[Prompt]
Give the listing back in full, exactly as written, with the pictures removed.
'''
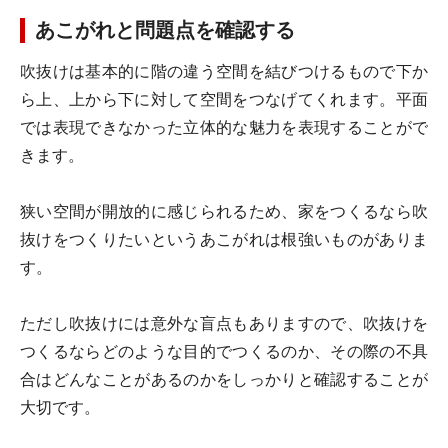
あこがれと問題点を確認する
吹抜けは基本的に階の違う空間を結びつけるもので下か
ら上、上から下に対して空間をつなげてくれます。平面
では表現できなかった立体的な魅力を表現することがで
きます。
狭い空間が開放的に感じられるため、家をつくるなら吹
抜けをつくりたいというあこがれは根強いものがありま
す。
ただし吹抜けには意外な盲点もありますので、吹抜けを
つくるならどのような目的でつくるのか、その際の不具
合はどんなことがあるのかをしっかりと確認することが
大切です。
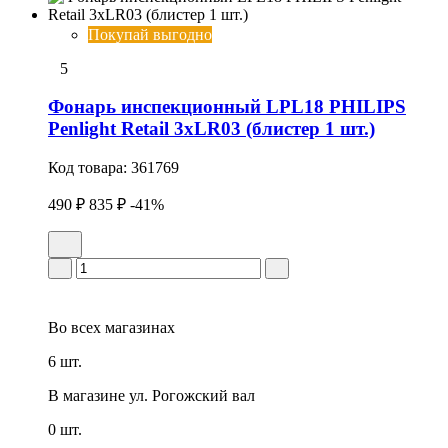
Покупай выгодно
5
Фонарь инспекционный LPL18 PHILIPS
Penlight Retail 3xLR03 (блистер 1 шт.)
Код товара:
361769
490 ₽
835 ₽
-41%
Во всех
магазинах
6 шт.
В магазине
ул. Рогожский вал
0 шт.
'''
[Written answer]
あこがれと問題点を確認する
吹抜けは基本的に階の違う空間を結びつけるもので下か
ら上、上から下に対して空間をつなげてくれます。平面
では表現できなかった立体的な魅力を表現することがで
きます。
狭い空間が開放的に感じられるため、家をつくるなら吹
抜けをつくりたいというあこがれは根強いものがありま
す。
ただし吹抜けには意外な盲点もありますので、吹抜けを
つくるならどのような目的でつくるのか、その際の不具
合はどんなことがあるのかをしっかりと確認することが
大切です。
Покупай выгодно
5
Фонарь инспекционный LPL18 PHILIPS
Penlight Retail 3xLR03 (блистер 1 шт.)
Код товара:
361769
490 ₽
835 ₽
-41%
Во всех
магазинах
6 шт.
В магазине
ул. Рогожский вал
0 шт.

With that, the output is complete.